• _PROBLEM_: Scan the listing for the word "rule" and report every line that contains it.

• _EXTRACTED INFORMATION_:
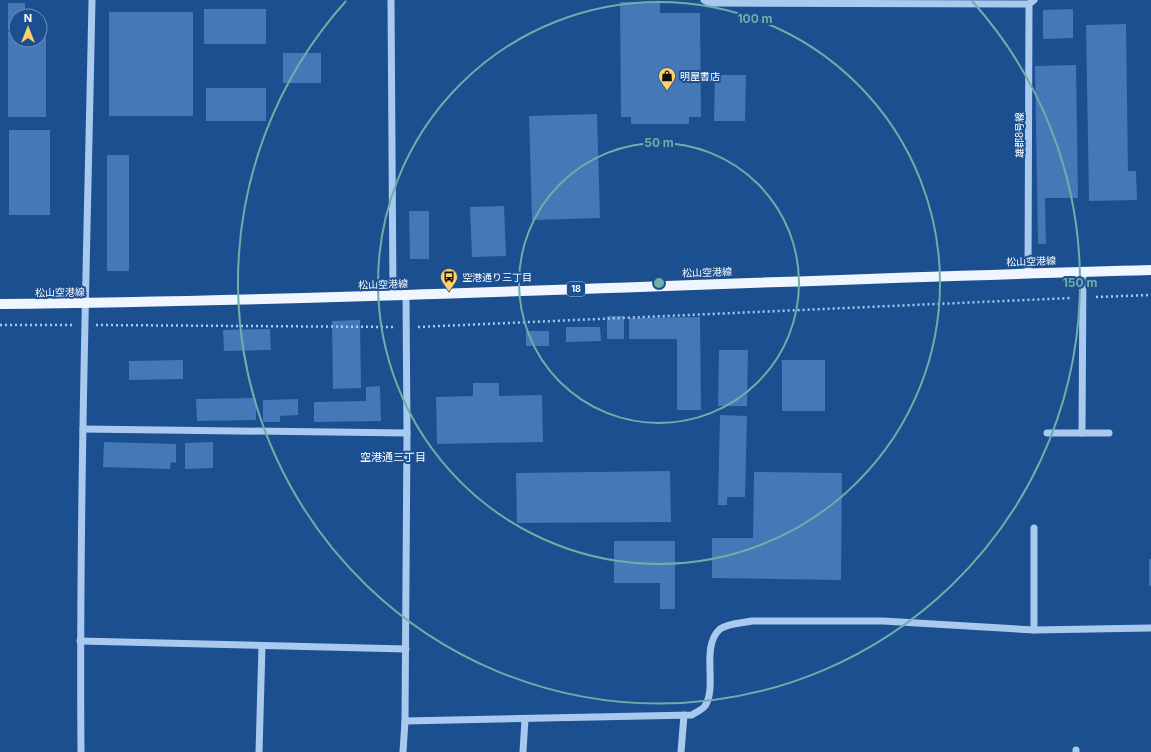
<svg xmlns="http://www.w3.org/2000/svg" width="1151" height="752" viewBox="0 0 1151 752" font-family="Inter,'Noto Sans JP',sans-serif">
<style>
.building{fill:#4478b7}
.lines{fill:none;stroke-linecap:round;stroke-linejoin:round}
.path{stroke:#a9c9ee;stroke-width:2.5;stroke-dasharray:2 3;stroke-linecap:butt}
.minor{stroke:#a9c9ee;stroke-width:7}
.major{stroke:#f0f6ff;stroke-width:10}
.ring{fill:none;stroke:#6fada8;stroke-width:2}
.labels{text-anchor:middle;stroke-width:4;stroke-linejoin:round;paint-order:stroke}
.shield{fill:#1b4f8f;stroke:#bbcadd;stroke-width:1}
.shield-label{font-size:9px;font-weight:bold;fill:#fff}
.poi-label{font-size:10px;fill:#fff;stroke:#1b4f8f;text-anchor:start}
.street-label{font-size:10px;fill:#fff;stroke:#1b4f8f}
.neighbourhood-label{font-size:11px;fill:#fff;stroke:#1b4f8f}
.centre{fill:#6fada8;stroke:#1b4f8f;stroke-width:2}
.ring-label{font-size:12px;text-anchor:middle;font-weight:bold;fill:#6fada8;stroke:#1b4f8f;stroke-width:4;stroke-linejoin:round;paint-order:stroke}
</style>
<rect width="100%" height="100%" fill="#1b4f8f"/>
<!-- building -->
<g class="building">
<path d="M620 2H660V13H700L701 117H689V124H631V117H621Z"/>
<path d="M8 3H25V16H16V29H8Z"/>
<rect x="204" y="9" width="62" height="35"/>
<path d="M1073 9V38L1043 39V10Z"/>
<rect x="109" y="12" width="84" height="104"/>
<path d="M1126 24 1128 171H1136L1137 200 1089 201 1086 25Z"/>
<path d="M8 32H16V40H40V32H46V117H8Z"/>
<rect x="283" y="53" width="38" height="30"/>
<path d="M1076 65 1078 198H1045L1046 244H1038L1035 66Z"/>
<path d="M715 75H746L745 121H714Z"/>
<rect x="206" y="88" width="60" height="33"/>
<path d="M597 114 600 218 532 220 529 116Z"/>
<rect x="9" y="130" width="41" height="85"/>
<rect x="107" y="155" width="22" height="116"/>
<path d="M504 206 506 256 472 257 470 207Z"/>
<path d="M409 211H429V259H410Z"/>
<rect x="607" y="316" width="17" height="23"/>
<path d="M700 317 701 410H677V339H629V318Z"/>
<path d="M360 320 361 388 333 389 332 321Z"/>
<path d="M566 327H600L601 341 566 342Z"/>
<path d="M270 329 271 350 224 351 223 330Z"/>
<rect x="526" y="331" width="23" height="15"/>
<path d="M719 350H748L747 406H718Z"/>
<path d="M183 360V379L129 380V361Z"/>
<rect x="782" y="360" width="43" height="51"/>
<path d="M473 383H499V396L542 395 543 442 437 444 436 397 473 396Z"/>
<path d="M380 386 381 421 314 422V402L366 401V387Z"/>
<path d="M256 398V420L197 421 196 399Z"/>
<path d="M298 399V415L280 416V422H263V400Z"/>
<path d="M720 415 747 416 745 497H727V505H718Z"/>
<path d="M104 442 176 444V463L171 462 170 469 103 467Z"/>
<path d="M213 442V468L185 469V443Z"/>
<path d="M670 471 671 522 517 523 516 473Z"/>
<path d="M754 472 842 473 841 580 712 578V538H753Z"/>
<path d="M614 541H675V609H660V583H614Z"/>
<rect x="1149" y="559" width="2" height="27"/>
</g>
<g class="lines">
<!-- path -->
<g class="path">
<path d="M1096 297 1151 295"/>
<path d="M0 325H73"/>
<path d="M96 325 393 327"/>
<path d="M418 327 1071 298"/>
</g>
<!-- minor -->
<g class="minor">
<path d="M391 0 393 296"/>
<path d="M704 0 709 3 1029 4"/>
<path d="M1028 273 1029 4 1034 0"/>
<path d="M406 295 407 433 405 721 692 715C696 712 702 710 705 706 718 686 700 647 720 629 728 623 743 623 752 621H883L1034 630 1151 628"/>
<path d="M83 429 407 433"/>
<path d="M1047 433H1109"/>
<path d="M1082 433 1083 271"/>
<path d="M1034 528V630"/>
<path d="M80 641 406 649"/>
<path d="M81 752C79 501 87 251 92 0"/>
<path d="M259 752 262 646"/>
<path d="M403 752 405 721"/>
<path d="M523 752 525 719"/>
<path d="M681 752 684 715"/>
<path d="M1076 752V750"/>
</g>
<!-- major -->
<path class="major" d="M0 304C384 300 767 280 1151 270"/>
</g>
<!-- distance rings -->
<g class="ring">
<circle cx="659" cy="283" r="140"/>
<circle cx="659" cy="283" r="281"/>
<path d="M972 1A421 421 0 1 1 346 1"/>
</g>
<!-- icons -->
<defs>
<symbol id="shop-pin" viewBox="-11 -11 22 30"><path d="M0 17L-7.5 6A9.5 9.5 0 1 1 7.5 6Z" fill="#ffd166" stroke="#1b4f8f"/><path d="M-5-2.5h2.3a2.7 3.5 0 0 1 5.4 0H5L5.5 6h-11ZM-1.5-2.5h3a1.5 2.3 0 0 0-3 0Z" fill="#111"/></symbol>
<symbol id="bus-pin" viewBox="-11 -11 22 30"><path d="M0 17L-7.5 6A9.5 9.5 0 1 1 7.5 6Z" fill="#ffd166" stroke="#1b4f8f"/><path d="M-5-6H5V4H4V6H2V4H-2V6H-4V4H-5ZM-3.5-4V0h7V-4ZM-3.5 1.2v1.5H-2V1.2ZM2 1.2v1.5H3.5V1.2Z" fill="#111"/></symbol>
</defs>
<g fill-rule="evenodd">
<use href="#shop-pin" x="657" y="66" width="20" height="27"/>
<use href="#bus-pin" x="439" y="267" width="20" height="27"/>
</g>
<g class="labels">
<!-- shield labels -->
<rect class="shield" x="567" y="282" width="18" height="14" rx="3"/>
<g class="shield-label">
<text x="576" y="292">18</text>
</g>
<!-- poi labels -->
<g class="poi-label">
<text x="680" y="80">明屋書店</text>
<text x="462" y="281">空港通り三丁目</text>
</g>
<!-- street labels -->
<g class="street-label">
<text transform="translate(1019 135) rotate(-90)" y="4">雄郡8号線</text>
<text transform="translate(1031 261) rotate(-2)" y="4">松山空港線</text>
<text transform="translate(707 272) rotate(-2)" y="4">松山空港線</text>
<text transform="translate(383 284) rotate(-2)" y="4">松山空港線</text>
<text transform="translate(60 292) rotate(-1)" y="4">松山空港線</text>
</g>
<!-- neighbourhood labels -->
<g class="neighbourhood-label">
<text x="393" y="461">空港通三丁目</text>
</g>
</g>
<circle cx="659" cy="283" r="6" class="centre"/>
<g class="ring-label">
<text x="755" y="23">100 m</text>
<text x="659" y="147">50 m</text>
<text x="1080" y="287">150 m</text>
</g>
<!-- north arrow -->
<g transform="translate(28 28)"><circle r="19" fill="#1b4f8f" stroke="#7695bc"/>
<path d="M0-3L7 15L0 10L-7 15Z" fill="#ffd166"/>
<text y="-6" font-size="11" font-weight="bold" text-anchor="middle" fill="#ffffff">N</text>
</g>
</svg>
...
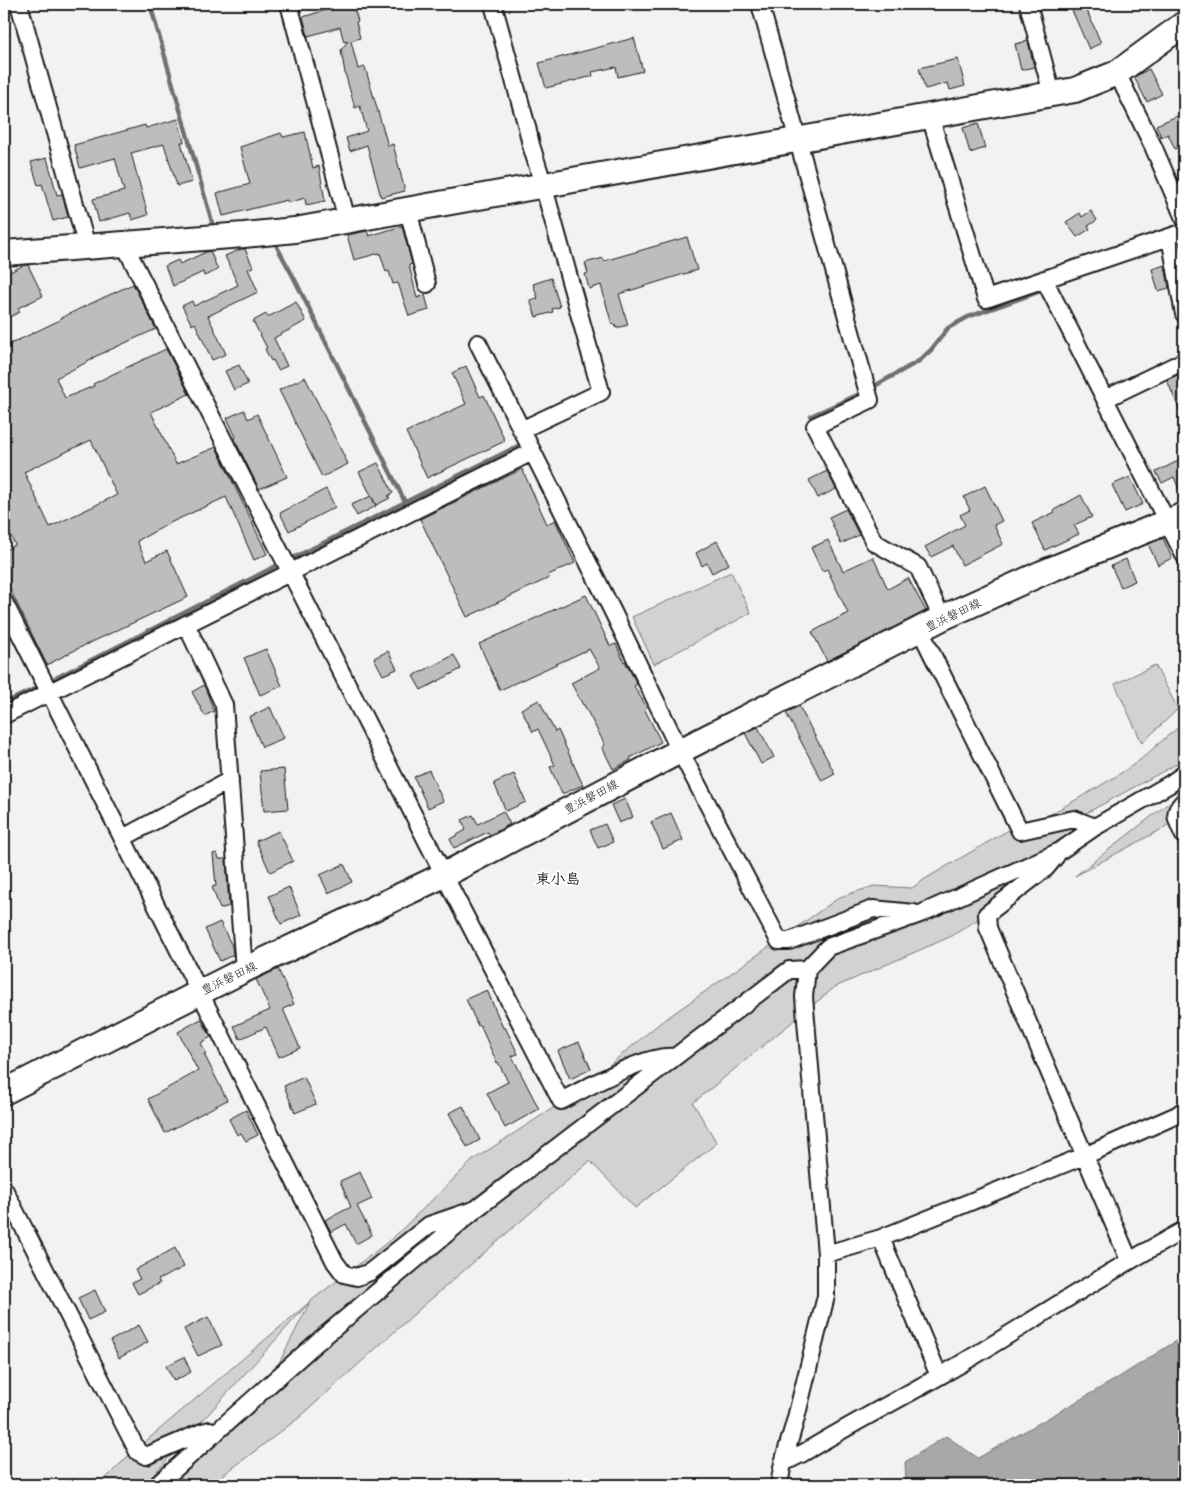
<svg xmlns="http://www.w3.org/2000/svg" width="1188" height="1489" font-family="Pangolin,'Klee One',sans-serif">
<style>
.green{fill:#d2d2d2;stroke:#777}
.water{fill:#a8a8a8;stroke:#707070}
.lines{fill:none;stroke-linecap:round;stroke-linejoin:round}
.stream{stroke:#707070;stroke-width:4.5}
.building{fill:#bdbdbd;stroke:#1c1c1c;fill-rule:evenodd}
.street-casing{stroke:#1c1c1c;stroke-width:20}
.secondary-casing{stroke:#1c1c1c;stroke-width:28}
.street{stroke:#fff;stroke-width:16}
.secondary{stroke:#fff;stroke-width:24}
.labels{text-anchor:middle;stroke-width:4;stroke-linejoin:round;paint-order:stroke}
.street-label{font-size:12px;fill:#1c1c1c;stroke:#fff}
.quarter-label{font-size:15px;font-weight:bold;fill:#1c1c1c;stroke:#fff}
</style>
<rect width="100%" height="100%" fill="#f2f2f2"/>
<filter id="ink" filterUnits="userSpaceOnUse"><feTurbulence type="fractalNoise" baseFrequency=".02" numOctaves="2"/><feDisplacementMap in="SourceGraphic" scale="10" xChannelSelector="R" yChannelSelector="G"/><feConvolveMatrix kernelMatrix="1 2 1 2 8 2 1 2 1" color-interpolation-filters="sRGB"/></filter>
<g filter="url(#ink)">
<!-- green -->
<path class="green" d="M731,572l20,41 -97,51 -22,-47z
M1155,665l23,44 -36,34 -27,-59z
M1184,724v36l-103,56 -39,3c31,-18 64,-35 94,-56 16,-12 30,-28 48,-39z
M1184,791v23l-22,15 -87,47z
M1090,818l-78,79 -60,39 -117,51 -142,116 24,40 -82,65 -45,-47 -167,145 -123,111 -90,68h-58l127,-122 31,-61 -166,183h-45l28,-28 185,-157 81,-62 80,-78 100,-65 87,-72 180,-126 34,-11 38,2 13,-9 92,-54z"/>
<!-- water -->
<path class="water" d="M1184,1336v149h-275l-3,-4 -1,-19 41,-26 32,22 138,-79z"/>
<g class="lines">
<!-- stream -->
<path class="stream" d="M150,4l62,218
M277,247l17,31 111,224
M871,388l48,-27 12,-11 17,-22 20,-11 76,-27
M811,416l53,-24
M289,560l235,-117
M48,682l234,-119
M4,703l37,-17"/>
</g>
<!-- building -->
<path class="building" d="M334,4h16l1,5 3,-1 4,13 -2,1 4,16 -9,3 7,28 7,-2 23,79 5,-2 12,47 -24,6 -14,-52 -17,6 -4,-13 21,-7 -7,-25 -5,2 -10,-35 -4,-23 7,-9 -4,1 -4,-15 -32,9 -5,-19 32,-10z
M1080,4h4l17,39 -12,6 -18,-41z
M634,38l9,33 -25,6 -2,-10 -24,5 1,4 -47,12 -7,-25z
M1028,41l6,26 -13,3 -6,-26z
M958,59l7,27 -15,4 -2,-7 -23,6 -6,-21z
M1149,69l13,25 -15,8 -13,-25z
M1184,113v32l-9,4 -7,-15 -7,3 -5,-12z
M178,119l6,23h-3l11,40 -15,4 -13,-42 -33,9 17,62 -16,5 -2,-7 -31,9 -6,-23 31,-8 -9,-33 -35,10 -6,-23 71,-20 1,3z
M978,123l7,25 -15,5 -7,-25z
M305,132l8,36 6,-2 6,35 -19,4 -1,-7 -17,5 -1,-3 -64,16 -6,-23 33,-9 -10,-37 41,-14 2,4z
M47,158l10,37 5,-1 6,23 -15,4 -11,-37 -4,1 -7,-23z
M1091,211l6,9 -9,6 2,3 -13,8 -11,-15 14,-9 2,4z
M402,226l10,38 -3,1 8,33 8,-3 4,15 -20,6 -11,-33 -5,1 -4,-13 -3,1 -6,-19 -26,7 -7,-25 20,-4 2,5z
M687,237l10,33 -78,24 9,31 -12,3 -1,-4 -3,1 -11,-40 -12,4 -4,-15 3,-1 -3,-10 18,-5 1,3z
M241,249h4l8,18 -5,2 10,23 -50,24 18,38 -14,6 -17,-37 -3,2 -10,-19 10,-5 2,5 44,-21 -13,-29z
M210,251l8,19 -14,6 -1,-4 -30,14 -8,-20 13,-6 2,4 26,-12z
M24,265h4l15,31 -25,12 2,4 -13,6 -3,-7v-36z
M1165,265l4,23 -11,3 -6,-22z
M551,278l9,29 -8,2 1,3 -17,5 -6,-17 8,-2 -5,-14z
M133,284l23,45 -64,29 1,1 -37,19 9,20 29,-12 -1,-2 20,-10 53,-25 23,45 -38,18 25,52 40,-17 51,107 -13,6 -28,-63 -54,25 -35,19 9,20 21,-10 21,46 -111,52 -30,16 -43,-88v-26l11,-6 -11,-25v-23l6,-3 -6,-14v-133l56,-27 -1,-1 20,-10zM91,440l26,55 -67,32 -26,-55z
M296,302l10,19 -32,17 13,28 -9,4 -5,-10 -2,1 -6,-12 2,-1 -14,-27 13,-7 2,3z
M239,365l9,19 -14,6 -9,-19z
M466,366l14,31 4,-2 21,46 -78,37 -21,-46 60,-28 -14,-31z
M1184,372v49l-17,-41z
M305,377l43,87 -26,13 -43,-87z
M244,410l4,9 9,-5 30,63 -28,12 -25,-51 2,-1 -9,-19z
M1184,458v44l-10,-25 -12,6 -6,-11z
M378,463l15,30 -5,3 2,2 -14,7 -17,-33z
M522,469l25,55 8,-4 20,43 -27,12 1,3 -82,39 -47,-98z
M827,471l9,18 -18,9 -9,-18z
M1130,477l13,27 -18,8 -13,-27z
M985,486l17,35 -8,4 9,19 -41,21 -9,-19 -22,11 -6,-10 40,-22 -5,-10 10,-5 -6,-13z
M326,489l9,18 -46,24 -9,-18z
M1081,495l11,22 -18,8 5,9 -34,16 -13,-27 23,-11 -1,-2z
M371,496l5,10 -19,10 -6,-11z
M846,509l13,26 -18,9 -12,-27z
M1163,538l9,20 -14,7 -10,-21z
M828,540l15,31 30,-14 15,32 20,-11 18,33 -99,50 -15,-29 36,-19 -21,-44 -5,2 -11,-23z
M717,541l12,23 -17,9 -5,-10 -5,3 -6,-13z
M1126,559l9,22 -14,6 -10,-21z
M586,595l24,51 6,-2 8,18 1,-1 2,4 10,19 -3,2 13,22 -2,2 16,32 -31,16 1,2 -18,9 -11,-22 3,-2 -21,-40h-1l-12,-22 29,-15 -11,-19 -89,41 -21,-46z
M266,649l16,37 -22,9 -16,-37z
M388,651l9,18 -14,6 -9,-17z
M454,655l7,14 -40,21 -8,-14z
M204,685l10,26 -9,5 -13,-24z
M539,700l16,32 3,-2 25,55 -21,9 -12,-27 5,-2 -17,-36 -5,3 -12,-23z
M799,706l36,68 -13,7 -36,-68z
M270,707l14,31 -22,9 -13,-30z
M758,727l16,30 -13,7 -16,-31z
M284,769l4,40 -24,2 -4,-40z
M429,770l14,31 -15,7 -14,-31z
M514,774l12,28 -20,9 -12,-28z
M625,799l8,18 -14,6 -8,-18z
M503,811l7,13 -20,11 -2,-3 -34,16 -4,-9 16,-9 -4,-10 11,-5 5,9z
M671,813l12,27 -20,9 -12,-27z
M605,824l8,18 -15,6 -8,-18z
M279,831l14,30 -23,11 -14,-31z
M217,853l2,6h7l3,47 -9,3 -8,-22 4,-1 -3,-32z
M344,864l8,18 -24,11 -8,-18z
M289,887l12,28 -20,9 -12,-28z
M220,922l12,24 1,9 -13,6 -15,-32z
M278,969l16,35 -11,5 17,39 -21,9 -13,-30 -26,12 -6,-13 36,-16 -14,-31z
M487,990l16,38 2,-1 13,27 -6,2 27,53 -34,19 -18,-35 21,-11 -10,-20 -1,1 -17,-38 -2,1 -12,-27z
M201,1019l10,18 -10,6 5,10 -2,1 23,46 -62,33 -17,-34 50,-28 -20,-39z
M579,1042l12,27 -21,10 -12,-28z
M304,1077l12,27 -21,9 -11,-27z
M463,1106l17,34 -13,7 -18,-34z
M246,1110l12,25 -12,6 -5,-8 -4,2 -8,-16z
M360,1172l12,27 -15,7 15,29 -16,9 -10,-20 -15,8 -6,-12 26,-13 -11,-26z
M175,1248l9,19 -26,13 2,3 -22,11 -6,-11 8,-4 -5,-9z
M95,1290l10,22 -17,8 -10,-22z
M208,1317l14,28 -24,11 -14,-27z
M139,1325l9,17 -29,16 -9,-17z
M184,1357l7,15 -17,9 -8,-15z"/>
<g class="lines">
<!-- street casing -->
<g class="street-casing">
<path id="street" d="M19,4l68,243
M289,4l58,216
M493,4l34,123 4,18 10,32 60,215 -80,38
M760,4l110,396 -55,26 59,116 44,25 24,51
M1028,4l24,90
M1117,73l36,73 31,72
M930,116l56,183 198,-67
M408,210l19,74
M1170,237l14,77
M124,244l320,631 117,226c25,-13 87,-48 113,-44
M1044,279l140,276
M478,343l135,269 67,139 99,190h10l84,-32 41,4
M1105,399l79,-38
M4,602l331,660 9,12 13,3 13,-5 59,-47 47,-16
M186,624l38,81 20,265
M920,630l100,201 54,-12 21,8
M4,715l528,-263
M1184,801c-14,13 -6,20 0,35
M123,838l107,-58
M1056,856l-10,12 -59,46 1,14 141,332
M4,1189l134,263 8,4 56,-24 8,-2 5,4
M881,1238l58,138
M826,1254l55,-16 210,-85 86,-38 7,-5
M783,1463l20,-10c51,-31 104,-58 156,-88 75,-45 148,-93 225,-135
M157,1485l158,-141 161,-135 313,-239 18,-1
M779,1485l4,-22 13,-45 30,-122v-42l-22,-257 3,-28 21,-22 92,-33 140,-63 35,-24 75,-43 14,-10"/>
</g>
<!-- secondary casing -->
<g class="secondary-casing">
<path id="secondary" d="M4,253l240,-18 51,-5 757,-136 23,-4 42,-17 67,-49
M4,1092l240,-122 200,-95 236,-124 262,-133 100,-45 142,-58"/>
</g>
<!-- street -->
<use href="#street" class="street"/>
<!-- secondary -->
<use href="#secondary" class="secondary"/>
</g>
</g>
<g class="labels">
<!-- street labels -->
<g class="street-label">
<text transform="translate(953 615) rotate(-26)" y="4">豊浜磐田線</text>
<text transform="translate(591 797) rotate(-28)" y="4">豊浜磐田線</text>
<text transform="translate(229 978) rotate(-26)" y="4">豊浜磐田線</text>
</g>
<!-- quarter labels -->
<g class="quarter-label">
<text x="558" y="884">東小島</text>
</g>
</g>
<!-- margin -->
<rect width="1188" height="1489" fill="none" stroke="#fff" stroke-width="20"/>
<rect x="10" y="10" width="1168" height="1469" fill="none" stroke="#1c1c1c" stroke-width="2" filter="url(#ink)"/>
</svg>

• _ANSWER_:
<g fill-rule="evenodd">
.building{fill:#bdbdbd;stroke:#1c1c1c;fill-rule:evenodd}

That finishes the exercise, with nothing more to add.